- Task to complete
Write out the text of every row below word for word, leaving the pictures out of your answer.

:: Data for this exercise ::

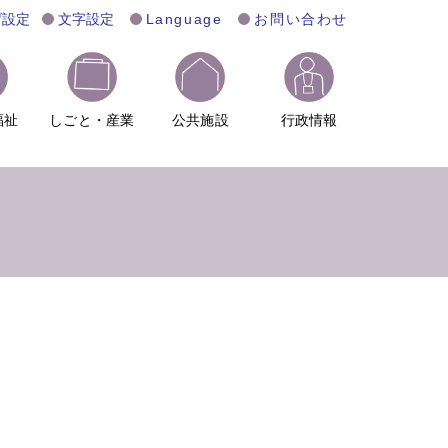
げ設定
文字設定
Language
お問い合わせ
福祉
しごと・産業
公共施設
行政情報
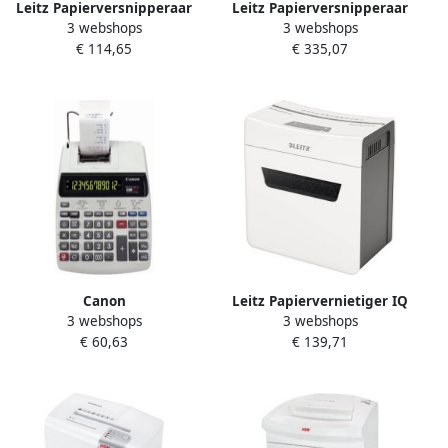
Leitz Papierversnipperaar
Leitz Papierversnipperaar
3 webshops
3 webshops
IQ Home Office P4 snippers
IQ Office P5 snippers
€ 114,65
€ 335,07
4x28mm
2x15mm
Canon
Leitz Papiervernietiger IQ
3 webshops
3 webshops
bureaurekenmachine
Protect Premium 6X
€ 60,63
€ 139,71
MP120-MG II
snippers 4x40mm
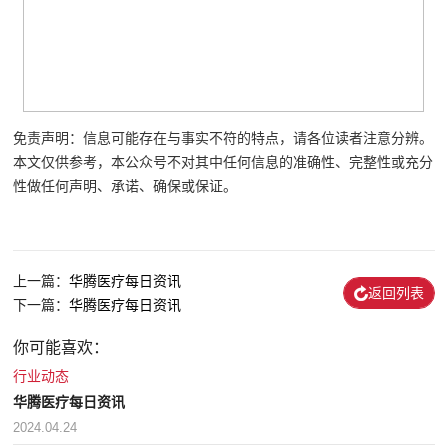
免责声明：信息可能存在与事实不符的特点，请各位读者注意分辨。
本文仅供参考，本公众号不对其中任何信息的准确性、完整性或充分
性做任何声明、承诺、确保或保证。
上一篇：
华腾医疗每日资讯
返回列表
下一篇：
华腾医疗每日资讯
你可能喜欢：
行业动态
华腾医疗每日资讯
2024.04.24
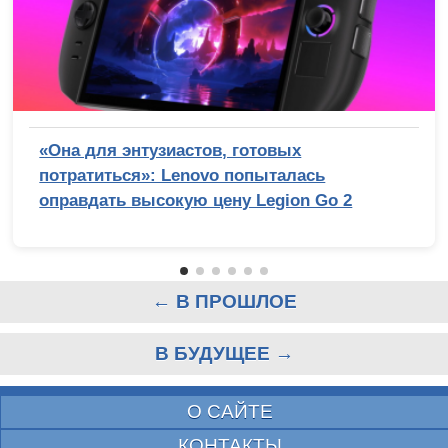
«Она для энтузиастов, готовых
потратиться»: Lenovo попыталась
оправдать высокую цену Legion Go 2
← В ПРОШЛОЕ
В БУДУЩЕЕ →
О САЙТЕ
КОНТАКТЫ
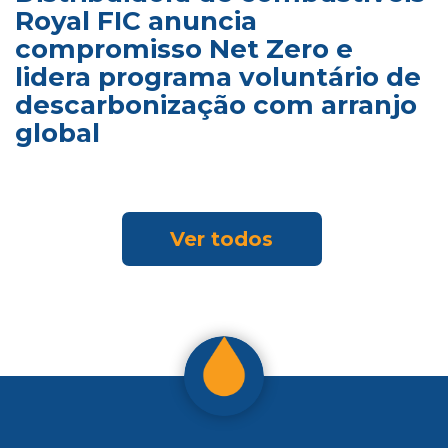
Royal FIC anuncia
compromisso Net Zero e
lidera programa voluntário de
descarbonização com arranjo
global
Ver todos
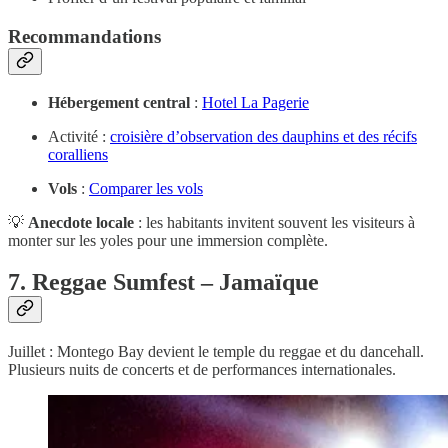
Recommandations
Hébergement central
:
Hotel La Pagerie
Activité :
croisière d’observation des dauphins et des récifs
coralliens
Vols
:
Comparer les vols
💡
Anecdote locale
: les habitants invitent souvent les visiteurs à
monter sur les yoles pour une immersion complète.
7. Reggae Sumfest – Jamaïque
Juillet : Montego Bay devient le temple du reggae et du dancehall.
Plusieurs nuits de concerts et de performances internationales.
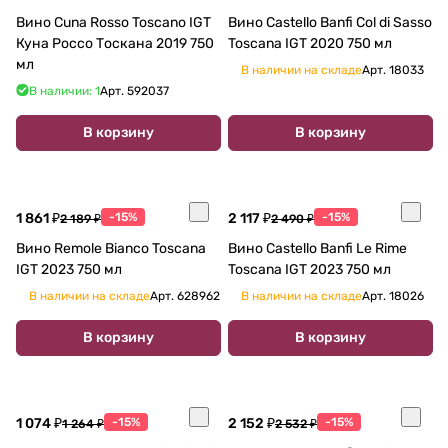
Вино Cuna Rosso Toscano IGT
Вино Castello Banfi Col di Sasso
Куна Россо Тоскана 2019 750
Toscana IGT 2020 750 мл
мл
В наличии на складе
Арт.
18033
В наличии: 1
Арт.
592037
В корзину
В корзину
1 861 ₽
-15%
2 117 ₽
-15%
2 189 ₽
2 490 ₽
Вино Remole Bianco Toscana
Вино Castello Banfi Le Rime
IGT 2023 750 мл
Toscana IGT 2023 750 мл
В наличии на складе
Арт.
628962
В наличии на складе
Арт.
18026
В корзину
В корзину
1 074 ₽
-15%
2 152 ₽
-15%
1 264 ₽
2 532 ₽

:::

- Solved exercise
げ設定
文字設定
Language
お問い合わせ
福祉
しごと・産業
公共施設
行政情報
Leitz Papierversnipperaar
Leitz Papierversnipperaar
3 webshops
3 webshops
IQ Home Office P4 snippers
IQ Office P5 snippers
€ 114,65
€ 335,07
4x28mm
2x15mm
Canon
Leitz Papiervernietiger IQ
3 webshops
3 webshops
bureaurekenmachine
Protect Premium 6X
€ 60,63
€ 139,71
MP120-MG II
snippers 4x40mm
免责声明：信息可能存在与事实不符的特点，请各位读者注意分辨。
本文仅供参考，本公众号不对其中任何信息的准确性、完整性或充分
性做任何声明、承诺、确保或保证。
上一篇：
华腾医疗每日资讯
返回列表
下一篇：
华腾医疗每日资讯
你可能喜欢：
行业动态
华腾医疗每日资讯
2024.04.24
«Она для энтузиастов, готовых
потратиться»: Lenovo попыталась
оправдать высокую цену Legion Go 2
← В ПРОШЛОЕ
В БУДУЩЕЕ →
О САЙТЕ
КОНТАКТЫ
Royal FIC anuncia
compromisso Net Zero e
lidera programa voluntário de
descarbonização com arranjo
global
Ver todos
Recommandations
Hébergement central
:
Hotel La Pagerie
Activité :
croisière d’observation des dauphins et des récifs
coralliens
Vols
:
Comparer les vols
💡
Anecdote locale
: les habitants invitent souvent les visiteurs à
monter sur les yoles pour une immersion complète.
7. Reggae Sumfest – Jamaïque
Juillet : Montego Bay devient le temple du reggae et du dancehall.
Plusieurs nuits de concerts et de performances internationales.
Вино Cuna Rosso Toscano IGT
Вино Castello Banfi Col di Sasso
Куна Россо Тоскана 2019 750
Toscana IGT 2020 750 мл
мл
В наличии на складе
Арт.
18033
В наличии: 1
Арт.
592037
В корзину
В корзину
1 861 ₽
-15%
2 117 ₽
-15%
2 189 ₽
2 490 ₽
Вино Remole Bianco Toscana
Вино Castello Banfi Le Rime
IGT 2023 750 мл
Toscana IGT 2023 750 мл
В наличии на складе
Арт.
628962
В наличии на складе
Арт.
18026
В корзину
В корзину
1 074 ₽
-15%
2 152 ₽
-15%
1 264 ₽
2 532 ₽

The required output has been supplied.